Nesta semana aconteceu a aula inaugural do curso Cultura: Plano e Ação, iniciativa do Laboratório de Cultura, Informação e Público (LaCIP) e da Secretaria de Cultura do Estado de São Paulo. Com 35 alunos, esta é a primeira turma do curso de extensão, que é voltado para gestores culturais e lideranças da área cultural dos municípios do Estado de São Paulo, mas que também acabou recebendo alunos dos estados do Paraná, Santa Catarina e Minas Gerais.

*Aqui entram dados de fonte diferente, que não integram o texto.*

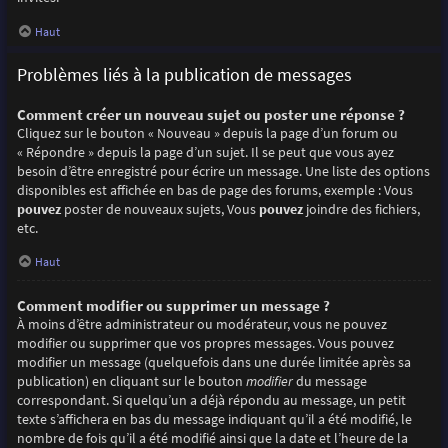
Haut
Problèmes liés à la publication de messages
Comment créer un nouveau sujet ou poster une réponse ?
Cliquez sur le bouton « Nouveau » depuis la page d’un forum ou
« Répondre » depuis la page d’un sujet. Il se peut que vous ayez
besoin d’être enregistré pour écrire un message. Une liste des options
disponibles est affichée en bas de page des forums, exemple : Vous
pouvez
poster de nouveaux sujets, Vous
pouvez
joindre des fichiers,
etc.
Haut
Comment modifier ou supprimer un message ?
À moins d’être administrateur ou modérateur, vous ne pouvez
modifier ou supprimer que vos propres messages. Vous pouvez
modifier un message (quelquefois dans une durée limitée après sa
publication) en cliquant sur le bouton
modifier
du message
correspondant. Si quelqu’un a déjà répondu au message, un petit
texte s’affichera en bas du message indiquant qu’il a été modifié, le
nombre de fois qu’il a été modifié ainsi que la date et l’heure de la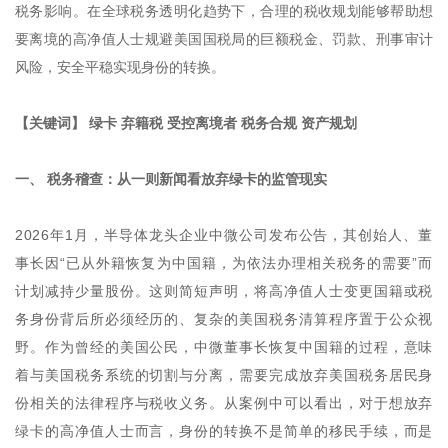
税务影响。在全球税务透明化趋势下，合理的税收规划能够帮助想
要离境的高净值人士规避美国国税局的巨额税金、罚款、刑事审计
风险，安全平稳实现身份的转换。
【关键词】 绿卡 弃籍税 受控离境者 税务合规 资产规划
一、 税务稽查：从一则新闻看放弃绿卡的监管现实
2026年1月，半导体龙头企业中微公司发布公告，其创始人、董
事长因“已从外籍恢复为中国籍，为依法办理相关税务的需要”而
计划减持少量股份。这则简短声明，将高净值人士变更国籍或税
务身份背后所必须经历的、复杂的美国税务清算程序置于公众视
野。作为曾经的美国公民，中微董事长恢复中国籍的过程，意味
着与美国税务系统的切割与分离，需要完成放弃美国税务居民身
份相关的法律程序与税收义务。从案例中可以看出，对于想放弃
绿卡的高净值人士而言，身份的转换不是简单的移民手续，而是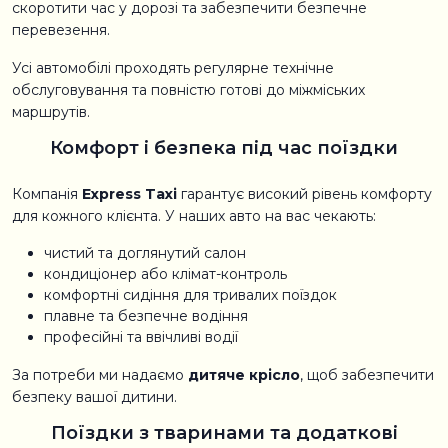
скоротити час у дорозі та забезпечити безпечне
перевезення.
Усі автомобілі проходять регулярне технічне
обслуговування та повністю готові до міжміських
маршрутів.
Комфорт і безпека під час поїздки
Компанія
Express Taxi
гарантує високий рівень комфорту
для кожного клієнта. У наших авто на вас чекають:
чистий та доглянутий салон
кондиціонер або клімат-контроль
комфортні сидіння для тривалих поїздок
плавне та безпечне водіння
професійні та ввічливі водії
За потреби ми надаємо
дитяче крісло
, щоб забезпечити
безпеку вашої дитини.
Поїздки з тваринами та додаткові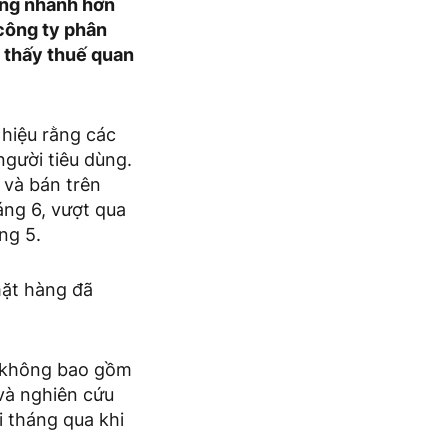
ăng nhanh hơn
công ty phân
 thấy thuế quan
 hiệu rằng các
gười tiêu dùng.
 và bán trên
ng 6, vượt qua
ng 5.
mặt hàng đã
 – không bao gồm
 và nghiên cứu
 tháng qua khi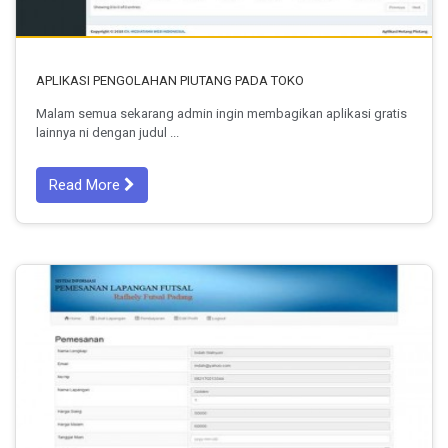
APLIKASI PENGOLAHAN PIUTANG PADA TOKO
Malam semua sekarang admin ingin membagikan aplikasi gratis
lainnya ni dengan judul ...
Read More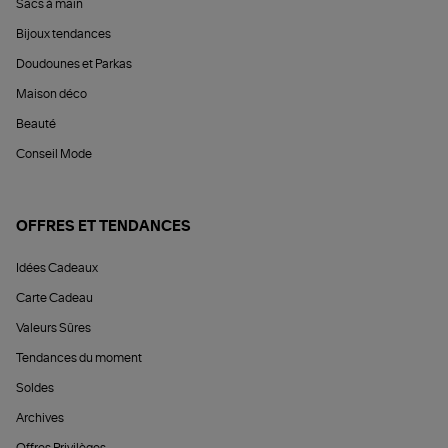
Sacs à main
Bijoux tendances
Doudounes et Parkas
Maison déco
Beauté
Conseil Mode
OFFRES ET TENDANCES
Idées Cadeaux
Carte Cadeau
Valeurs Sûres
Tendances du moment
Soldes
Archives
Offres Privilèges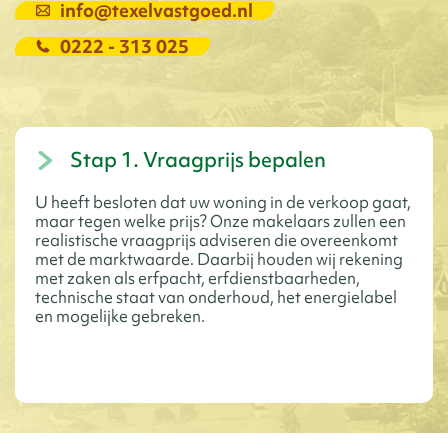
info@texelvastgoed.nl
0222 - 313 025
Stap 1. Vraagprijs bepalen
U heeft besloten dat uw woning in de verkoop gaat,
maar tegen welke prijs? Onze makelaars zullen een
realistische vraagprijs adviseren die overeenkomt
met de marktwaarde. Daarbij houden wij rekening
met zaken als erfpacht, erfdienstbaarheden,
technische staat van onderhoud, het energielabel
en mogelijke gebreken.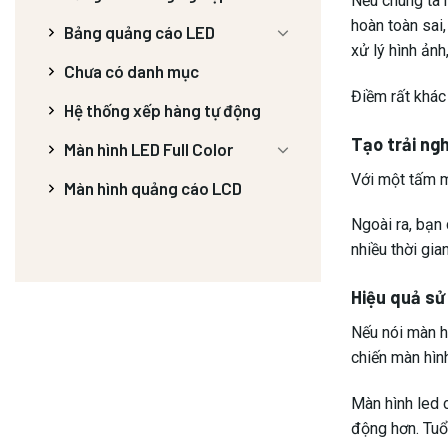
Nếu chúng ta 
hoàn toàn sai
Bảng quảng cáo LED
xử lý hình ảnh
Chưa có danh mục
Điềm rất khác
Hệ thống xếp hàng tự động
Tạo trải ng
Màn hình LED Full Color
Với một tấm mà
Màn hình quảng cáo LCD
Ngoài ra, bạn
nhiều thời gia
Hiệu quả sử
Nếu nói màn h
chiến màn hìn
Màn hình led 
động hơn. Tuổ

Primeira turma do curso Cultura: Plano e Ação em aula inaugural. Foto: Vanessa Souza

De acordo com a professora Claudinéli Moreira Ramos, doutoranda do Programa de Ciência de Informação da ECA e integrante do LaCIP, a expectativa é que os alunos construam planos municipais de cultura como trabalho de conclusão do curso. Sendo assim, há um caráter experimental que ela considera inovador e arriscado, pois “é uma vivência no modelo de laboratório de políticas públicas que não é tão comum, hoje, em uma universidade”.

O propósito da especialização é “fugir dos modelos principais de construção dos planos de cultura e pensar como se pode elaborar estratégias de planejamento no âmbito dos municípios”.

Sobre o formato do curso, a professora Liliana Sousa e Silva, doutora em Cultura e Informação pela ECA, acredita que é ideal para atender ao grupo alvo. “É um curso mais estruturado, não é muito rápido e ao mesmo tempo não é uma graduação. Acho que dá para tratar os assuntos com um pouco mais de embasamento, não ficar só na coisa superficial”, afirmou.


Da esquerda para a direita: Liliana Sousa e Silva, Claudinéli Moreira Ramos e Patrícia Maria Emerenciano de Mendonça. Foto: Mirella Cordeiro

A aluna Lucinda Nunes contou que a palavra ação do título chamou sua atenção. “Ação é uma das palavras que a gente mais precisa trazer pra nossa realidade de gestor cultural”. Lucinda trabalha na Secretaria de Esporte, Lazer, Turismo e Cultura de Lavras, cidade de Minas Gerais, e acredita que é necessário tornar mais funcional o trabalho de gestão cultural e “trazer todos os anseios que a gente escuta da classe artística”.


Lucinda Nunes está há dois anos na Secretaria de Esporte, Lazer, Turismo e Cultura de Lavras, cidade do sul de Minas Gerais. Foto: Mirella Cordeiro

Deise Pereira, turismóloga de Riolândia (SP), e Murilo Barbosa da Silva, da Prefeitura Municipal de Martinópolis, buscaram o curso para aprimorar os conhecimentos em suas respectivas área de atuação. Murilo ainda afirmou que se interessou pelo curso por ser oferecido pela Universidade de São Paulo.

Claudinéli explicou que gestores de diversas cidades do Brasil foram alcançados devido à utilização de mailings diferentes na divulgação. Um deles foi o do professor Luiz Milanesi, gestor cultural e acadêmico nas políticas culturais, que, de acordo com Claudinéli, há décadas mantém relacionamentos com os municípios para discutir política de cultura. O mailing da Secretaria da Cultura do Estado de São Paulo também foi acionado: “houve a divulgação para os 645 municípios”.


Luiz Milanesi, professor do Departamento de Informação e Cultura (CBD), em aula inaugural. Foto: Vanessa Souza

A professora diz que apesar da distância, de vários compromissos, das condições que dificultam a participação de iniciativas como essa, o tema é necessário e muito presente.  Além disso, o curso é interessante porque “junta a parte de teoria com a parte prática, sem abrir mão de exercícios que serão realizados nos municípios. Pois a construção de um plano exige que ele tenha um grau de participação local, de envolvimento das cidades”, afirma. “Então, a gente vai tentar criar uma coisa bastante diferente do que se vê por aqui”.